JUAN MANUEL DE PRADA – ABC

Una voluntad autodeterminada no puede aceptar categorías ajenas a sí misma

NUESTRA época vincula el término «autodeterminación» con un anhelo de independencia política como el que ahora enardece a los separatistas catalanes. Y la gente incauta se piensa entonces que quienes invocan la «autodeterminación» son seres pérfidos que pretenden aberraciones insostenibles. Cuando lo cierto es que el separatista que reclama «autodeterminación» nada en el mismo error filosófico en el que nadan sus contemporáneos; sólo que, a diferencia de sus contemporáneos más timoratos, tiene arrestos para aplicar hasta sus últimas consecuencias la lógica del error. Y es que los errores tienen una lógica implacable; circunstancia que no siempre consideran quienes alegremente los propagan.
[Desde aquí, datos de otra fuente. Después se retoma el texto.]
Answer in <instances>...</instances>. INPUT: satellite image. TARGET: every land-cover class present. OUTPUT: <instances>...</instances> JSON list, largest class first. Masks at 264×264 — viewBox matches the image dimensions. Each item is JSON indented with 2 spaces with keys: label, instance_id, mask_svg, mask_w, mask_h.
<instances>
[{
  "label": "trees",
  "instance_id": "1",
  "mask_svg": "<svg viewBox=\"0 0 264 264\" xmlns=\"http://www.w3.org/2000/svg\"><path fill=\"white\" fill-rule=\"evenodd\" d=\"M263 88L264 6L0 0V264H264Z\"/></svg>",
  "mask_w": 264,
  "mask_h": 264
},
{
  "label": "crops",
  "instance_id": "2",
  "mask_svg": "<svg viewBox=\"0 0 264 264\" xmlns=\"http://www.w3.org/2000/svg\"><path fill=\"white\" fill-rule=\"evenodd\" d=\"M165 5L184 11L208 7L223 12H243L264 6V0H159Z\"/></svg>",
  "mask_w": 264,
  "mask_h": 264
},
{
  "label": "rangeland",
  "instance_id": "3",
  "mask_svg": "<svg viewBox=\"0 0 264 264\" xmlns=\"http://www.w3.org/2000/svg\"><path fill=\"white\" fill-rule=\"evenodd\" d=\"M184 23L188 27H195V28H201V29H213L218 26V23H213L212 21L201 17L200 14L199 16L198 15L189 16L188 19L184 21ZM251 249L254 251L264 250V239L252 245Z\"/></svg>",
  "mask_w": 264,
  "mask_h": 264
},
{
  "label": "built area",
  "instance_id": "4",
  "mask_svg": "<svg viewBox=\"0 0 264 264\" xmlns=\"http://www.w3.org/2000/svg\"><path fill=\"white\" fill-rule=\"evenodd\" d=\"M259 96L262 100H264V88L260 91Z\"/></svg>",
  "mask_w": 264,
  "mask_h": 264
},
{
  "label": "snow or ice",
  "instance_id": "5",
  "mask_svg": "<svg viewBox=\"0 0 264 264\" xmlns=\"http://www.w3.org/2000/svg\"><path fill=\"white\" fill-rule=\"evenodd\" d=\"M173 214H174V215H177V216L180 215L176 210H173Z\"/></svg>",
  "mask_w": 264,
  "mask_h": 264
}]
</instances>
«Autodeterminación» es un término filosófico acuñado –¡cómo no!– por Hegel. La libertad había sido definida por Aristóteles como la capacidad humana para obrar con discernimiento moral, para decidir entre el bien y el mal, entre lo justo y lo injusto. Pero Hegel, el antiaristóteles por excelencia, proclama en su Fenomenología del Espíritu una «libertad absoluta» para la cual «el mundo es simplemente su voluntad». Esta libertad hegeliana ya no actúa conforme a una capacidad para discernir categorías morales externas, sino que se convierte en un poder para realizar su voluntad. Tal poder exige un itinerario que Hegel describe en sus Fundamentos de la filosofía del Derecho; y su última estación es la «autodeterminación». La voluntad humana se convierte así en práxis en estado puro: ella es su propio objeto y no reconoce límite exterior alguno. La voluntad que ha alcanzado la autodeterminación sólo obedece una ley, que es la suya propia, la ley que funda su propio vivir, la ley que es ella misma. Y esa ley no es otra que la «libertad del querer», que es «verdaderamente infinita» (wahrhaft unendlich), porque su objeto no es para ella un otro ni un límite, sino que es ella misma.

Esta autodeterminación de la voluntad es un error asimilado por todas (¡toditas!) las ideologías modernas sin excepción. Para todas las ideologías, el hombre tiene libertad absoluta para autoafirmarse, para autodefinirse, para construir su biografía sin otras reglas o límites que su propia voluntad, que no acepta los límites que le impone la naturaleza (por eso puede, por ejemplo, cambiarse de sexo) y mucho menos la Historia (que configura según su «libertad del querer»). El hombre concebido como voluntad autodeterminada es un dogma incuestionable de todas las ideologías modernas. Y los separatistas no hacen sino llevar ese dogma hasta sus últimas consecuencias.

El problema es que una voluntad autodeterminada no puede aceptar categorías ajenas a sí misma (como el bien y el mal, por ejemplo), no puede aceptar límites externos (como el de una soberanía nacional indivisible, que es el dique que pretenden alzar los que alegremente consagraron el error), no puede aceptar que la libertad sea un obrar como se debe, y no un hacer lo que se quiere. Así se llega a la paradójica situación actual, en la que el mismo poder político que jalea las voluntades autodeterminadas tiene que intervenir para evitar el caos. Y, al intervenir, las voluntades autodeterminadas perciben la ley como expresión de un poder brutal y represor que pretende que el individuo piense y quiera lo que quiere y piensa el Estado.

Las dificultades crecientes con las que se topa el consticionalismo derivan de esta errónea concepción de la libertad humana. Y pretender atajar la implacable lógica de un error que previamente ha sido proclamado como dogma indiscutible es poner tronos a las causas y cadalsos a las consecuencias.